▶ **Problem to solve**: Every entry below needs to be repeated exactly.

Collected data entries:
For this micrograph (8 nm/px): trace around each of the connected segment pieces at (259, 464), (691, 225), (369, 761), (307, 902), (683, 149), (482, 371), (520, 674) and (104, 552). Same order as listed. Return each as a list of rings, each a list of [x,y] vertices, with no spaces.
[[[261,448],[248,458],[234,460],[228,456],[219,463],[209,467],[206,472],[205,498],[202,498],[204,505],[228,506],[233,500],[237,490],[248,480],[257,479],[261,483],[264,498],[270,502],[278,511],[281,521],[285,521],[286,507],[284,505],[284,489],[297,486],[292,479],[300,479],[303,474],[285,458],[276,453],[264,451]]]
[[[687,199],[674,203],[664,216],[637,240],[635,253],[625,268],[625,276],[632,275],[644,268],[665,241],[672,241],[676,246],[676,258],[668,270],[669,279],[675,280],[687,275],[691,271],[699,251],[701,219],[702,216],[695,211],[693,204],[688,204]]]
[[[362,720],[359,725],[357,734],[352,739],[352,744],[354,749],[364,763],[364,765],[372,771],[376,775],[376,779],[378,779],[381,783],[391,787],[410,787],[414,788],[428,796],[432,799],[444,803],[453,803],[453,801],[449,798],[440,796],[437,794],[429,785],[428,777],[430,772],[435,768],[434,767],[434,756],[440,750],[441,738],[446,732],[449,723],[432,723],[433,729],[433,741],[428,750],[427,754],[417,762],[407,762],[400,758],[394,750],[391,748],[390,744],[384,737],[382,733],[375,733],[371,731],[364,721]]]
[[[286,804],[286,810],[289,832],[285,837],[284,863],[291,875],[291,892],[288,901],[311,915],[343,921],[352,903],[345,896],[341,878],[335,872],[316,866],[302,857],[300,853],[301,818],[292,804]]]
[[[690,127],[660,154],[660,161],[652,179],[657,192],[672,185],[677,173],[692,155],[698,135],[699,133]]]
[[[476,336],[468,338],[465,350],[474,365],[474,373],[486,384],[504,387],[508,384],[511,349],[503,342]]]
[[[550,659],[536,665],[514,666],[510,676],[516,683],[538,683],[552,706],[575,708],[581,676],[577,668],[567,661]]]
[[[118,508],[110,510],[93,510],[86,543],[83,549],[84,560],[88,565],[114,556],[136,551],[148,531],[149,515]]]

▶ **Final answer**:
For this micrograph (8 nm/px): trace around each of the connected segment pieces at (259, 464), (691, 225), (369, 761), (307, 902), (683, 149), (482, 371), (520, 674) and (104, 552). Same order as listed. Return each as a list of rings, each a list of [x,y] vertices, with no spaces.
[[[261,448],[248,458],[234,460],[228,456],[219,463],[209,467],[206,472],[205,498],[202,498],[204,505],[228,506],[233,500],[237,490],[248,480],[257,479],[261,483],[264,498],[270,502],[278,511],[281,521],[285,521],[286,507],[284,505],[284,489],[297,486],[292,479],[300,479],[303,474],[285,458],[276,453],[264,451]]]
[[[687,199],[674,203],[664,216],[637,240],[635,253],[625,268],[625,276],[632,275],[644,268],[665,241],[672,241],[676,246],[676,258],[668,270],[669,279],[675,280],[687,275],[691,271],[699,251],[701,219],[702,216],[695,211],[693,204],[688,204]]]
[[[362,720],[359,725],[357,734],[352,739],[352,744],[354,749],[364,763],[364,765],[372,771],[376,775],[376,779],[378,779],[381,783],[391,787],[410,787],[414,788],[428,796],[432,799],[444,803],[453,803],[453,801],[449,798],[440,796],[437,794],[429,785],[428,777],[430,772],[435,768],[434,767],[434,756],[440,750],[441,738],[446,732],[449,723],[432,723],[433,729],[433,741],[428,750],[427,754],[417,762],[407,762],[400,758],[394,750],[391,748],[390,744],[384,737],[382,733],[375,733],[371,731],[364,721]]]
[[[286,804],[286,810],[289,832],[285,837],[284,863],[291,875],[291,892],[288,901],[311,915],[343,921],[352,903],[345,896],[341,878],[335,872],[316,866],[302,857],[300,853],[301,818],[292,804]]]
[[[690,127],[660,154],[660,161],[652,179],[657,192],[672,185],[677,173],[692,155],[698,135],[699,133]]]
[[[476,336],[468,338],[465,350],[474,365],[474,373],[486,384],[504,387],[508,384],[511,349],[503,342]]]
[[[550,659],[536,665],[514,666],[510,676],[516,683],[538,683],[552,706],[575,708],[581,676],[577,668],[567,661]]]
[[[118,508],[110,510],[93,510],[86,543],[83,549],[84,560],[88,565],[114,556],[136,551],[148,531],[149,515]]]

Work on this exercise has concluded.